Polymorphic Collections

list[Animal] saved with subclass instances — Dog, Cat — round-trips with subclass identity preserved. The per-element envelope’s object name drives class lookup at load time:

@dataclass
class Animal(Versionable, version=1, hash="..."):
    name: str

@dataclass
class Dog(Animal, version=1, hash="..."):
    breed: str

@dataclass
class Cat(Animal, version=1, hash="..."):
    indoor: bool

@dataclass
class Zoo(Versionable, version=1, hash="..."):
    animals: list[Animal]

zoo = Zoo(animals=[Dog(name="Rex", breed="lab"), Cat(name="Whiskers", indoor=True)])
versionable.save(zoo, "zoo.json")

loaded = versionable.load(Zoo, "zoo.json")
assert isinstance(loaded.animals[0], Dog)  # subclass preserved
assert loaded.animals[0].breed == "lab"

The resolver looks the per-element object name up in the global registry (the same one used by loadDynamic). Two error cases:

  • Unknown name. The file’s object is not in the registry → BackendError. Common cause: the class was deleted or renamed without old_names.

  • Wrong subclass. The resolved class is registered but is not a subclass of the declared field type → BackendError. The file is malformed or you’re loading the wrong file.

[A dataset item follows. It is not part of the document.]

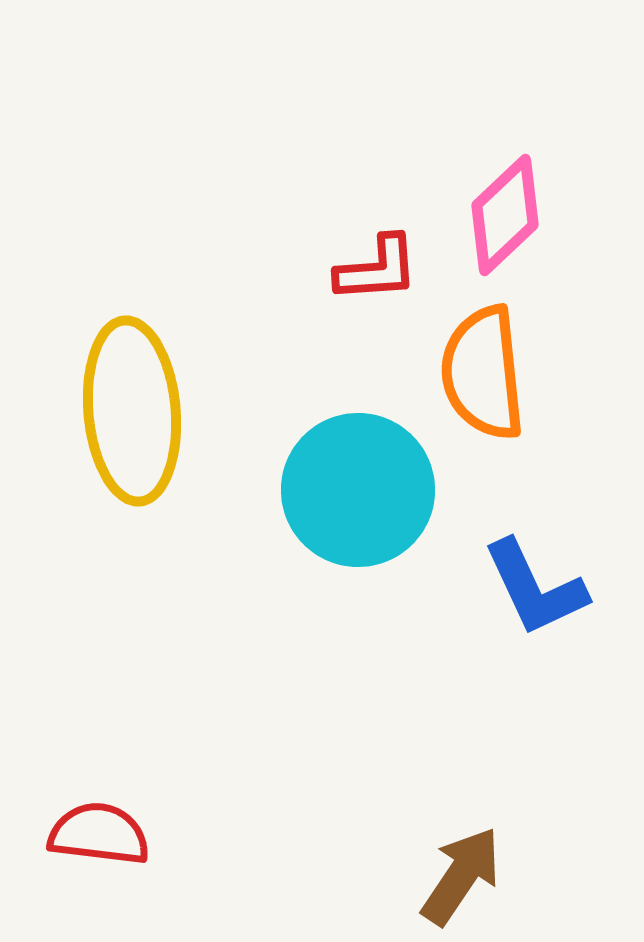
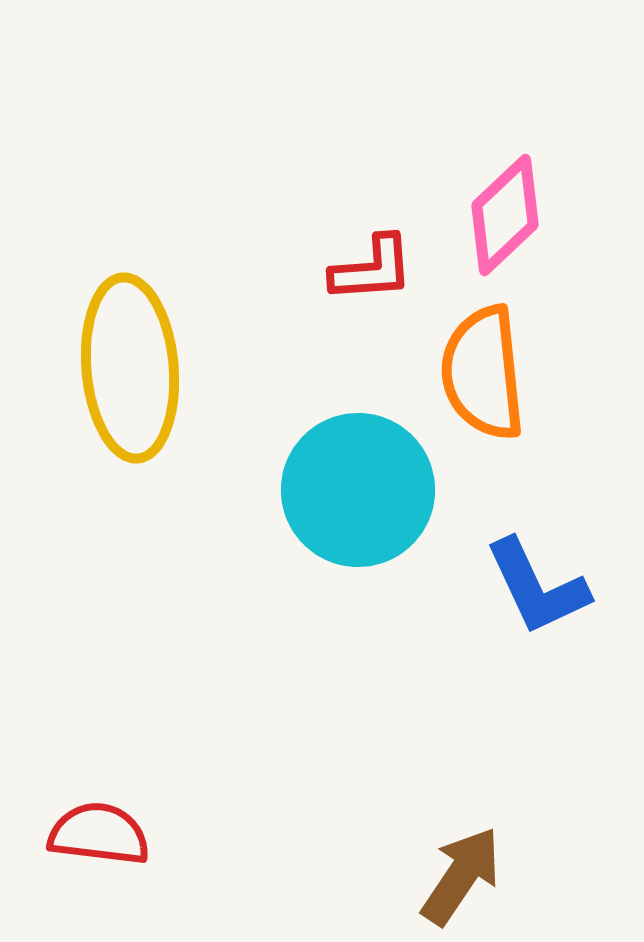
red L-shape: moved 5 px left
yellow ellipse: moved 2 px left, 43 px up
blue L-shape: moved 2 px right, 1 px up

Both errors identify the nested type and the declared field type so the failure points at the right place.

old_names works across polymorphism, too: rename Dog to Puppy with old_names=["Dog"], and old files with object="Dog" resolve to the new class. Each subclass migrates against its own Migrate chain — Dog’s migration runs for Dog elements, Cat’s for Cat elements.

Limitations

  • Polymorphic dict keys. dict[Animal, X] is rejected at save time with ConverterError. Dict keys serialize via str(k) and can’t carry envelope information; use Animal as a dict value, not a key.

  • register=False polymorphism. Polymorphism resolves the per-element envelope’s object name through the global registry. If a concrete subclass opts out with register=False, the resolver can’t find it: when the saved name differs from the declared field type, load() raises BackendError. The only register=False case that loads cleanly is when the saved name exactly matches the declared field type (i.e. no polymorphism is actually needed). Polymorphism through a base class field requires every concrete subclass to be registered.